Lingua::Romana::Perligata -- Perl for the XXIimum Century

@futurebird But seriously, that's what manipulates the matrices that string tokens together in the LLM that gives a response. It affects the domain of possible responses by weighting for or against factors associated with text similar to that text. The text it's favoring or disfavoring could be from code comments, git comments, API docs, or other things. The text just puts fingers on a few of a vast number of weights to influence the output.
LLMs aren't models in the traditional sense data people use "model" in... if you could take a LLM and extract causal relationships, propositional/predicate logic, etc, then other things would be possible, but LLMs are effectively opaque. None of the symbols have any meaning other than probability of appearing in proximity to each other. Disfavoring sequences similar to some things and favoring sequences similar to other things is all they have right now.
@futurebird Sorry, re-did reply. Went the wrong direction myself at first.

@futurebird I would offer that most of writing code is knowing when to not write code :-)

There's fun in writing, sure.

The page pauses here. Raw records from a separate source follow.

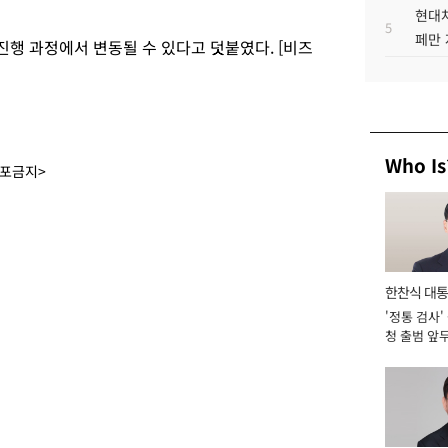
현대차
5
페만 
행 과정에서 변동될 수 있다고 덧붙였다. [비즈
Who Is
배포금지>
한찬식 대
'정통 검사'
서관
청 출범 앞
맡아 [2026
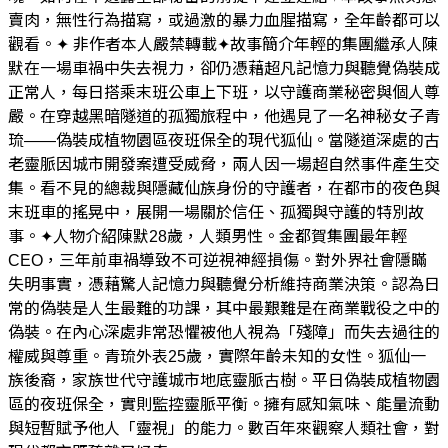
賣肉，無性行為描寫，或過激的暴力血腥描寫，全年齡都可以
觀看。✦ 非作者本人嚴禁轉載✦故事簡介年輕的集團繼承人陳
默在一場車禍中失去視力，卻仍憑藉超凡記憶力與聽覺偽裝成
正常人，每日搭乘末班公車上下班，以守護商業秘密與個人尊
嚴。在穿越黑暗隧道的孤獨旅程中，他遇見了一名神秘女子青
琉——偽裝成植物園區夜班保全的現代狐仙。當隧道深處的古
老靈脈因城市開發案遭受威脅，兩人因一場超自然事件產生交
集。看不見的總裁與隱藏仙族身份的守護者，在都市的夜色與
末班車的搖晃中，展開一場關於信任、孤獨與守護的特別故
事。✦人物介紹陳默28歲，人類男性。金都賀集團最年輕
CEO，三年前車禍導致不可逆視神經損傷。對外界社會隱瞞
失明事實，憑藉驚人記憶力與聽覺分析維持商業決策。認為日
常的偽裝是人生最難的功課，其中最艱難是在商業戰役之中的
偽裝。在內心深處非常恐懼被他人視為「殘障」而失去過往的
權威與尊重。青琉外表25歲，實際年齡未知的女性。狐仙一
族後裔，家族世代守護城市地底靈脈古樹。平日偽裝成植物園
區的夜班保全，實則監控靈脈平衡。擁有感知氣味、能量流動
與短暫賦予他人「靈視」的能力。數百年來觀察人類社會，對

But then there's docs, and tests, and bugs, and the biggest killer of productivity - ego.

That being said, there is no substitute for having fun with code, learning new techniques or ways of thinking about algorithms, fundamental data structures, and debugging.

At some point, young developers need a mentor to help them hone the skills that they have a passion to use.

@futurebird capitalism demands confusion, because it is run by people who believe confused people are more likely to buy things they wouldn't otherwise buy.

@futurebird
> Most of programming is reading code to find bugs and fixing them.

hopefully we're mainly focused on data transformations that happen during different runs of a program, as informed by good use of execution-observation tools (misnamed as "debugging tools", which includes gdb & lldb, but also tracing tools like uftrace, etc)—kinda like watching what the production crew members for a play actually do behind the scenes in particular performances, as opposed to just reading the script

@futurebird but yeah, our ability to make good predictions about what the metaphorical stage crew does (or is supposed to do), where the props & set pieces are at any given moment, etc, definitely depends on reading the locally-annotated script & production spreadsheets

@futurebird because that's how most humans know how to transfer knowledge best and least ambiguously without going into excruciating detail which is then just programming again.

the llm doesn't care if you tell it to write code based on a picture, an audio file, or /dev/random. we use text prompts because humans like them.